§ TASK STATEMENT
According to the commentary on the doctored UN report below, what allegations did someone in the UN deliberately remove?

§ SELECTED EXCERPT
_ _ _ _ _ _ _
A little while ago I wrote that a great deal of political discourse is nothing more that a shouting match, as people on both sides of a debate merely present arguments that reinforce their own argument, oblivious to the fact that someone of the opposing view is likely to give the benefit of the doubt to those they arlready support. The best arguments and evidence are those that are so compelling they ring true even with people who are naturally pre-disposed to think the opposite.
I tend to be naturally pro-UN, mainly because we need such an organisation and its the only one we have. I have always thought that the disregard for the UN by the United States does as much to undermine the organisation, as any inaction on the part of the United Nations itself. However, the report of doctored UN reports seems to me a classic piece of almost opinion-changing evidence. It has transpired that, in a report into the death of former Lebanese leader Rafik Hariri, someone in the UN deliberately removed allegations that brother of President Bashar al-Assad of Syria was involved in the assasination.
_ _ _ _ _ _ _
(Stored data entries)
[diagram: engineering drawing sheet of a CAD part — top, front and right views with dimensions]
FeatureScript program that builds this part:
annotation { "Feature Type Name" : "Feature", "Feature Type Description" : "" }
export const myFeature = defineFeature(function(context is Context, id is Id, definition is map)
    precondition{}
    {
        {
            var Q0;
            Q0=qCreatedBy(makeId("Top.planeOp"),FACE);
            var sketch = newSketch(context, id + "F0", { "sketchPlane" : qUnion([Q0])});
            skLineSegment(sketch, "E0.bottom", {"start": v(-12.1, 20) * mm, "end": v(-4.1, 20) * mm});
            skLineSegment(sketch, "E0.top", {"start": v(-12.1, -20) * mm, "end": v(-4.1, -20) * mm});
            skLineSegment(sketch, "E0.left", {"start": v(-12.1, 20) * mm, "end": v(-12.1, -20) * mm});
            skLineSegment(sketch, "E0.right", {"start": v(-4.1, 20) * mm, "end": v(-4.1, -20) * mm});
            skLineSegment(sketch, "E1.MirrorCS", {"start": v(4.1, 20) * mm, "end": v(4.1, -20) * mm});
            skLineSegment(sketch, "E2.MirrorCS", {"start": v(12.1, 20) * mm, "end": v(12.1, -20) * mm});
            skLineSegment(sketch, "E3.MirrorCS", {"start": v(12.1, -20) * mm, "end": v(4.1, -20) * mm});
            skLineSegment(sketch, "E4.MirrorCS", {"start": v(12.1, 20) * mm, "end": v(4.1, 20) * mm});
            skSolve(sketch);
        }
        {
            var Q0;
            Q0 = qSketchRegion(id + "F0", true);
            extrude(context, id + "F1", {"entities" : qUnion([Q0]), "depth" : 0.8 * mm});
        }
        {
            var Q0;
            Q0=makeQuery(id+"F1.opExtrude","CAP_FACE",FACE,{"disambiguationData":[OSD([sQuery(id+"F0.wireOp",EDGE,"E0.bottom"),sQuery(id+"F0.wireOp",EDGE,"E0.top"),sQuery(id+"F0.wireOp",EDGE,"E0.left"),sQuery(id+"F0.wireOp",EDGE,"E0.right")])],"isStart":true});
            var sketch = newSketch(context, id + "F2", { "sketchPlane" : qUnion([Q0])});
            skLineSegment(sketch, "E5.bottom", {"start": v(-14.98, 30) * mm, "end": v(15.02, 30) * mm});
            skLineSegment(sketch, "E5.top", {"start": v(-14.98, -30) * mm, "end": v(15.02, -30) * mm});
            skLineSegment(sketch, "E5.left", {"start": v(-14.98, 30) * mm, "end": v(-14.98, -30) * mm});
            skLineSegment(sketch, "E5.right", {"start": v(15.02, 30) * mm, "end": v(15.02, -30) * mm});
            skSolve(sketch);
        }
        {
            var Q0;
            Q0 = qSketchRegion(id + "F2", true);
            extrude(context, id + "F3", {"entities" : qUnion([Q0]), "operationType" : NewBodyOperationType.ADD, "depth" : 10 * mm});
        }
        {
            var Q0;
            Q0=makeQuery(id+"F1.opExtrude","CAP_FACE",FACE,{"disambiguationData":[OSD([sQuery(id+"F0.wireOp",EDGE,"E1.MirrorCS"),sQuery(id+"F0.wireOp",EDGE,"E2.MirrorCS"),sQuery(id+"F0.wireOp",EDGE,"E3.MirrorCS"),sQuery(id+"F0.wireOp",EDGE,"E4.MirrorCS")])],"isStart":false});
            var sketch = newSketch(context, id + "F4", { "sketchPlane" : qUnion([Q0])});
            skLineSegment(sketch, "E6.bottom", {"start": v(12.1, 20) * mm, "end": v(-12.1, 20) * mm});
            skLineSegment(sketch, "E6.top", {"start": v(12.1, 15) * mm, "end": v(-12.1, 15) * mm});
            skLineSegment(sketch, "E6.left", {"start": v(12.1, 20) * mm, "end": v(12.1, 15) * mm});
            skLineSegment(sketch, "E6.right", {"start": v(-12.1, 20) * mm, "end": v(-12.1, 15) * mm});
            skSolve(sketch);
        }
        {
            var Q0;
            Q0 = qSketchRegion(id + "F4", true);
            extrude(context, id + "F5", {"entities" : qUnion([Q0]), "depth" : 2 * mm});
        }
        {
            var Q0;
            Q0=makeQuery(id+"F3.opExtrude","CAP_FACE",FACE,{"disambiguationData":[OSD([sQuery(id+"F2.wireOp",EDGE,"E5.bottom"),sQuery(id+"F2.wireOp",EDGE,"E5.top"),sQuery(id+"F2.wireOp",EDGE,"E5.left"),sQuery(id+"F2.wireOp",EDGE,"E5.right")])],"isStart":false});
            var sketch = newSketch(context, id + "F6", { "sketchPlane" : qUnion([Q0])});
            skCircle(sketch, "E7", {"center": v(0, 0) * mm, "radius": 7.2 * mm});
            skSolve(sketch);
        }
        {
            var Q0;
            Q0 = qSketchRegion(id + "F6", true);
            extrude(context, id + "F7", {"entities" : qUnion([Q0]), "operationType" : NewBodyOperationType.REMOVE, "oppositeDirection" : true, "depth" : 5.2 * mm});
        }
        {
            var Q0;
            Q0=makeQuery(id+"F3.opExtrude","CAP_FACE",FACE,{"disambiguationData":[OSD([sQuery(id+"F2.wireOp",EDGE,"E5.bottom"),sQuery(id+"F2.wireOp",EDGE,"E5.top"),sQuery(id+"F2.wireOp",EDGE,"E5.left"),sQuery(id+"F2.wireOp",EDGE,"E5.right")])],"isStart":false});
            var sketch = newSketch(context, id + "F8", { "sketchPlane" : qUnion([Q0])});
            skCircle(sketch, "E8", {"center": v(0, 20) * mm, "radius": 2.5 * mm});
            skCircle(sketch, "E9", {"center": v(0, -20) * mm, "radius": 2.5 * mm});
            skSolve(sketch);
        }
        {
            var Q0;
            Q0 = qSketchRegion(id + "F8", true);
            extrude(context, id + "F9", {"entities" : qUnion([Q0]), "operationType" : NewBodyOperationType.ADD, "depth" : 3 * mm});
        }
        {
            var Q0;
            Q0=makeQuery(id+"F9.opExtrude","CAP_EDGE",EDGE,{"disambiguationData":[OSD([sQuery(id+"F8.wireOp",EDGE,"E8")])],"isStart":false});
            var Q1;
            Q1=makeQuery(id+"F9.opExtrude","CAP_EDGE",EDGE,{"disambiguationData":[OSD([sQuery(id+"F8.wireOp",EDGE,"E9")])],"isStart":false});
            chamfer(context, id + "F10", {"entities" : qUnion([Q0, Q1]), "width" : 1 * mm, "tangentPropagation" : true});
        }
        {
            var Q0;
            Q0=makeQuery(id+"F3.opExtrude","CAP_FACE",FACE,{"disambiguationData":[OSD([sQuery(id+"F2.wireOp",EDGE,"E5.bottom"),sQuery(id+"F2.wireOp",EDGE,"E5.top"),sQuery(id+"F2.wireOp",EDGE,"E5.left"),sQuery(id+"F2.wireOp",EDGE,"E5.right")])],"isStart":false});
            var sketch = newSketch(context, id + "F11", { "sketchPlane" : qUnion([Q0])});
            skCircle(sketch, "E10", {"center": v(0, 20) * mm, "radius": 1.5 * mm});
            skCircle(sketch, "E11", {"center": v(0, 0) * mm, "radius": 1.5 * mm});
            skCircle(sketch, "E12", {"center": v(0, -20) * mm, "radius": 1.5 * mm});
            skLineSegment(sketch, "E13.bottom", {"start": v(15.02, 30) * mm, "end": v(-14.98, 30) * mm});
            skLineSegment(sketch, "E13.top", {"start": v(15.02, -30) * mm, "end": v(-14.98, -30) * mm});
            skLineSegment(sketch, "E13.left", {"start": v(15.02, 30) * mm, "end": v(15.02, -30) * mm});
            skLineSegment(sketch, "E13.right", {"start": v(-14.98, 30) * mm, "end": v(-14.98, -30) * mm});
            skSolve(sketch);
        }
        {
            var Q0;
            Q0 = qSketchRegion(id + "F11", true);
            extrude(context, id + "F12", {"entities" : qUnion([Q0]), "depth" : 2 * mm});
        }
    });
_ _ _ _ _ _ _
§ EXERCISE RESULT
Allegations that the brother of Syrian President Bashar al-Assad was involved in the assassination of Rafik Hariri.